In very simple, direct, German terms, “all” it will take for a patient to get medical cannabis is
- Suffering from a qualifying condition
- Getting a doctor to write the prescription
- Dropping off the same in the local “apotheke” – or pharmacy.
There will also be no extra delay over licensing, placing dispensaries next to schools, or the like.
In a coverage model that most Americans can’t even fathom, the sickest patients (as they already do) can have the cost of their taxi ride to and from the pharmacy picked up by their health insurance too. And the taxi driver is also a regulated, regular employee. Uber has been banned in every German city.
Is German Marijuana Heaven?
It’s not like Germany all of a sudden will become the next medical Amsterdam or Denver. The country has been in the slow, quiet, determinative path of legalization for at least a decade. It is still hard to be a cannabis patient here. Until German marijuana reform happens sometime next year, it is very expensive to get the drug (because it is imported). Two years ago, the government began to allow poor sick patients who could not afford to legally buy medical cannabis to begin to grow their own.
The process of finding a doctor who will prescribe the drug is also complicated. First of all, doctors cannot advertise, as they do in America. So locating a doctor to help and prescribe you the medicine may be a challenge.
There is still a healthy scepticism here in German marijuana’s medical community about the efficacy of medical marijuana which is likely to persist even after the government changes the scheduling of cannabis.

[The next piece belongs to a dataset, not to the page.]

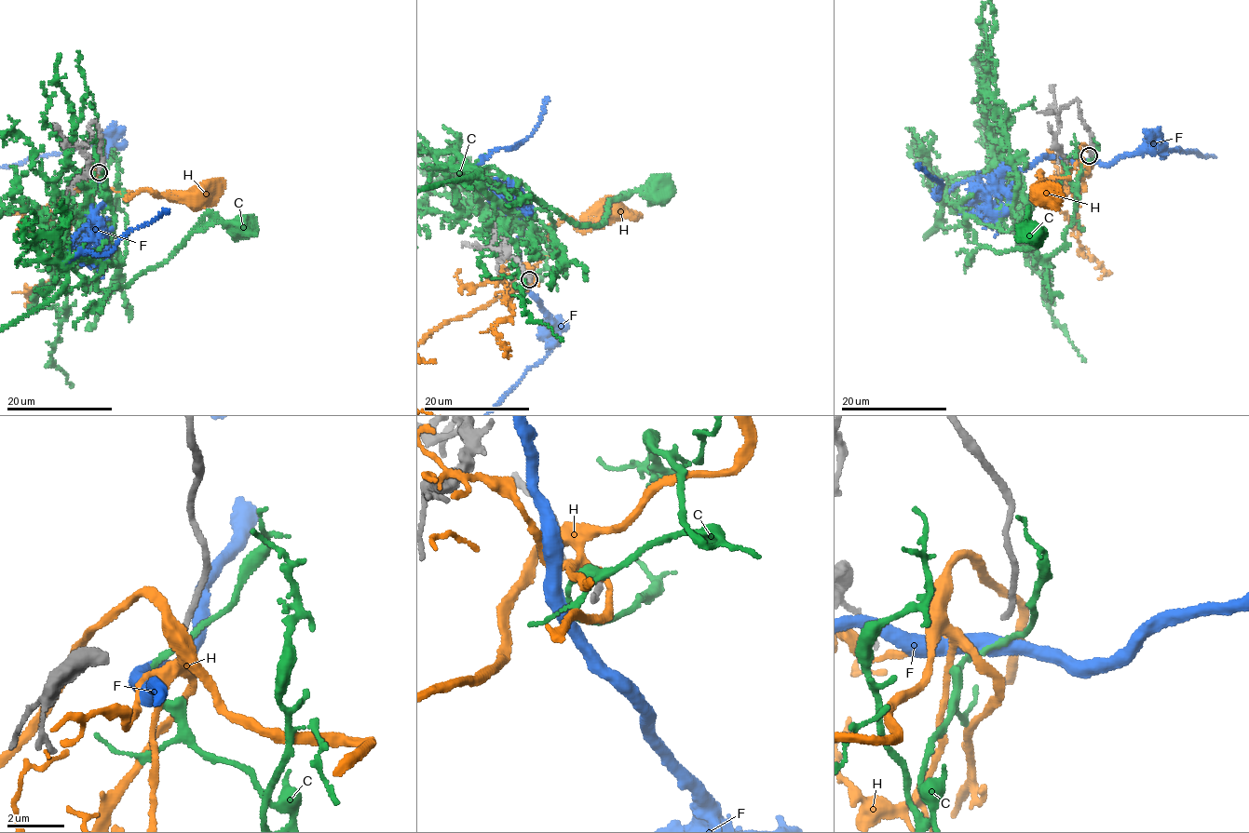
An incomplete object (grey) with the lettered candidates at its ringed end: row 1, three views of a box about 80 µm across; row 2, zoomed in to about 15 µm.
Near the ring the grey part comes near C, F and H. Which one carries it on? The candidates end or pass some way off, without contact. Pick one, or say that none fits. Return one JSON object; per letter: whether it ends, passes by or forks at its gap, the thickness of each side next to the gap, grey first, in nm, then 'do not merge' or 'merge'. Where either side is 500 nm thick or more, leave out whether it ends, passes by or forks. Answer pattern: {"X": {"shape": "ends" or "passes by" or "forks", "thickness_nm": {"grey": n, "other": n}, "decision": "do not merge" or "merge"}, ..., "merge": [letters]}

Secondly, until the country begins growing the plant in-country, supposedly in the next couple of years, supply will also be hard to come by. In a pinch, as they do now, existing and new patients will have to make do with synthetics (like dronabinol), although this year the government began making more cannabis available to users by beginning imports from Canada.
At Patient’s Risk
There is also no widespread drug testing here, so patients who are sick enough to take the drug and still have jobs do not face either job loss via urine tests or the kind of stigma that American patients still face. The existence of a good public transportation system also means that users don’t have to drive – they can take the bus, strassenbahn (street train) or underground in most cities.
The first reason that Germany’s planned changes are significant is because the drug will become “just another” Schedule III drug.
While there is still a debate about registration of users (and via what means), the fact is that cannabis is being mainstreamed here faster and more effectively than it is in any country (with the possible exception of Canada).
The Germans also may be sceptical about cannabis and there is still a certain amount of stigma here about any kind of use, but the atmosphere is nothing like it is in the U.S. The drug war was never a hard-fought battle here. And in an age of open borders, most students and recreational users who don’t want to buy low-grade street hash just plan visits to Holland, a mere two to three-hour train ride away and over an open border.
Why Are Cannabis Advocates Still Frustrated?
No country is perfect, and there are those who have advocated for reform who still are frustrated with the fact that Germany, in planning for full medical integration of the drug, is also pushing recreational reform down the road by at least three to four years.
That said, once the drug is rescheduled, people who decide to grow their own for recreational purposes are effectively beyond any kind of mild prosecution – not that the police really make busting small growers now a major priority. In fact, in the northern town of Bremen, the city government has just legalized small amounts of recreational home grow in an attempt to move the federal government to allow regulation of a recreational industry.
In general, the fact is that cannabis – whether for medical or recreational use – is just not that big a deal here – if handled with typical German moderation and kept private.
What medical legalization next year does mean, however, is that for every other country, starting with the U.S., who has resisted rescheduling cannabis, the time is now running short for pretending that the drug has no medical efficacy. If the Germans recognize the medicinal properties of cannabis, not to mention its low risk to the point of rescheduling it and covering it under national health insurance, other countries cannot hold out much longer without following a suit.
No fuss, No muss
That said, cannabis reform has always been a kinder, gentler proposition to begin with here – and now with reform on the horizon, things are changing fairly fast – certainly for medical users. In fact, in a situation which is still light years away in the United States, African American talk show host Montel Williams was stopped on his way through Frankfurt airport for cannabis possession this summer.
However, when he proved he was using it for medical reasons – problem solved, no fuss, no muss. Authorities just let him go on his way.